=== SELECTED EXTRACT ===
-------------------------

All these solutions fall in the $K=+1$ sector, i.e. are solutions to  
the
Sinh-Gordon equation in
the case of de Sitter spacetime and to the Cosh-Gordon equation in
the case
of anti de Sitter Spacetime. We shall now
construct larger families of exact solutions which fall into
{\it all} three sectors $K=\pm 1,\;0.$

Consider first the following algebraic problem:
What is the most general ansatz which reduces the string equations of
motion
and constraints to {\it ordinary} differential equations, in
spacetimes of
the form:
\begin{equation}
ds^2=-a(r)dt^2+\frac{dr^2}{a(r)}+r^2 d\phi^2.

-------------------------

=== Extracted data entries ===
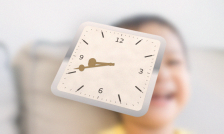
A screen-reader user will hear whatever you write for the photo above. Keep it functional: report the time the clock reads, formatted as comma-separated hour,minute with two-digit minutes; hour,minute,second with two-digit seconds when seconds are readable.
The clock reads 8,41
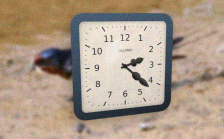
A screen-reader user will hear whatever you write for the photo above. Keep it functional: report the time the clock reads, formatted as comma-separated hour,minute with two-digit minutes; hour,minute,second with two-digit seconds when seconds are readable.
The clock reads 2,22
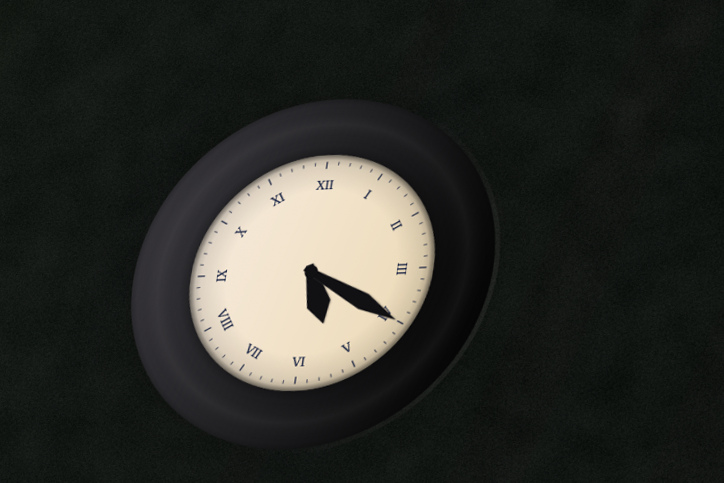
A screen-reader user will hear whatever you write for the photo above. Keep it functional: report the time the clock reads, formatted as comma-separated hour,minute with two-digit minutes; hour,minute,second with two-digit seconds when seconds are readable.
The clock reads 5,20
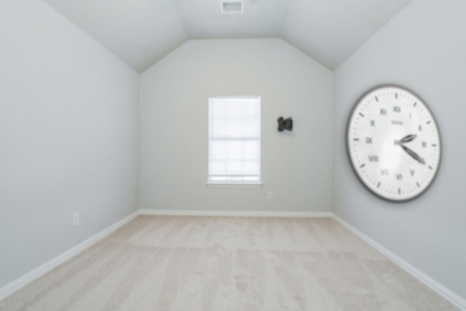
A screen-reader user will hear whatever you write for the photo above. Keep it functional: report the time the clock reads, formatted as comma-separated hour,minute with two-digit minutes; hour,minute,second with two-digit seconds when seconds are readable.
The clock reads 2,20
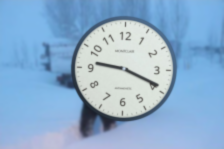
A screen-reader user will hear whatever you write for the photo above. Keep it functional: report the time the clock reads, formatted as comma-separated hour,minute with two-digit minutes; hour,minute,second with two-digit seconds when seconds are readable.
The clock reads 9,19
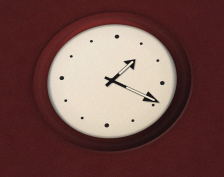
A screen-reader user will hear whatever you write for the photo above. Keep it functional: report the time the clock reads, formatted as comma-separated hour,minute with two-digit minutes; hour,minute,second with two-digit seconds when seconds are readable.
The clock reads 1,19
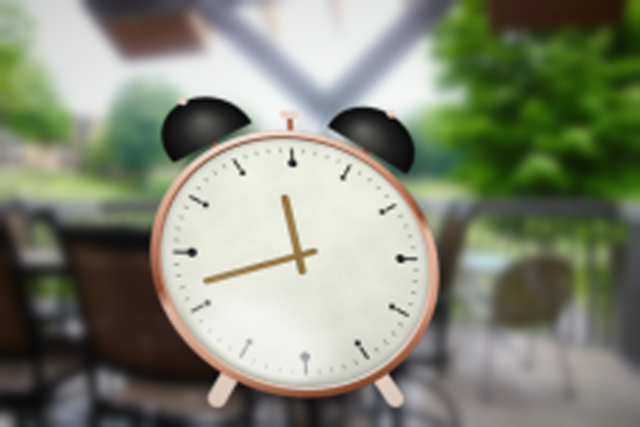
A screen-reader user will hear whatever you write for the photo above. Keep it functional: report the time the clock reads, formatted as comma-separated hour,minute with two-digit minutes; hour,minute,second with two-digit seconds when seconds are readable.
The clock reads 11,42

-------------------------

=== EXERCISE REQUIREMENTS ===
a. Print the records from their start through the line containing "The clock reads 1,19", inclusive, leaving out the pictures.
b. Carry on the passage about exact string solutions in de Sitter and anti de Sitter spacetimes from the point where it stops.

=== TASK RESULTS ===
a.
A screen-reader user will hear whatever you write for the photo above. Keep it functional: report the time the clock reads, formatted as comma-separated hour,minute with two-digit minutes; hour,minute,second with two-digit seconds when seconds are readable.
The clock reads 8,41
A screen-reader user will hear whatever you write for the photo above. Keep it functional: report the time the clock reads, formatted as comma-separated hour,minute with two-digit minutes; hour,minute,second with two-digit seconds when seconds are readable.
The clock reads 2,22
A screen-reader user will hear whatever you write for the photo above. Keep it functional: report the time the clock reads, formatted as comma-separated hour,minute with two-digit minutes; hour,minute,second with two-digit seconds when seconds are readable.
The clock reads 5,20
A screen-reader user will hear whatever you write for the photo above. Keep it functional: report the time the clock reads, formatted as comma-separated hour,minute with two-digit minutes; hour,minute,second with two-digit seconds when seconds are readable.
The clock reads 2,20
A screen-reader user will hear whatever you write for the photo above. Keep it functional: report the time the clock reads, formatted as comma-separated hour,minute with two-digit minutes; hour,minute,second with two-digit seconds when seconds are readable.
The clock reads 9,19
A screen-reader user will hear whatever you write for the photo above. Keep it functional: report the time the clock reads, formatted as comma-separated hour,minute with two-digit minutes; hour,minute,second with two-digit seconds when seconds are readable.
The clock reads 1,19

b.
\end{equation}
The string equations of motion
are given by:
\begin{eqnarray}
\ddot{t}\hspace*{-2mm}&-&\hspace*{-2mm}t''+\frac{a_{,r}}{a}
(\dot{t}\dot{r}-
t'r')=0,\nonumber\\
\ddot{r}\hspace*{-2mm}&-&\hspace*{-2mm}r''-\frac{a_{,r}}{2a}
(\dot{r}^2-r'^2)+
\frac{aa_{,r}}{2}(\dot{t}^2-t'^2)-ar
(\dot{\phi^2}-\phi'^2)=0,\nonumber\\
\ddot{\phi}\hspace*{-2mm}&-&\hspace*{-2mm}\phi''+\frac{2}{r}
(\dot{\phi}
\dot{r}-\phi' r')=0,
\end{eqnarray}
while the constraints take the form:
\begin{eqnarray}
\hspace*{-2mm}&-&\hspace*{-2mm}a(\dot{t}^2+t'^2)+\frac{1}{a}
(\dot{r}^2+r'^2)
+r^2(\dot{\phi}^2+\phi'^2)=0,\nonumber\\
\hspace*{-2mm}&-&\hspace*{-2mm}a\dot{t}t'+\frac{1}{a}\dot{r}r'+
r^2\dot{\phi}\phi'=0.
\end{eqnarray}
Since the Christoffel symbols depend only on $r,$ the desired ansatz
is:
\begin{equation}
r=r(\xi^1),\;\;\;\;t=t(\xi^1)+c_1 \xi^2,\;\;\;\;\phi=\phi(\xi^1)+c_2
\xi^2,
\end{equation}
where $(\xi^1, \xi^2)$ are the two world-sheet coordinates (one of
which is
timelike, the other spacelike), and $(c_1, c_2)$ are two arbitrary
constants.
With this ansatz, equations (3.2) are solved by:
\begin{equation}
\frac{dt}{d\xi^1}=\frac{k_1}{a(r)},\;\;\;\;\;\;\;\;\;\;
\frac{d\phi}{d\xi^1}=\frac{k_2}{r^2},
\end{equation}
\begin{equation}
\left( \frac{dr}{d\xi^1}\right)^2=-a(r)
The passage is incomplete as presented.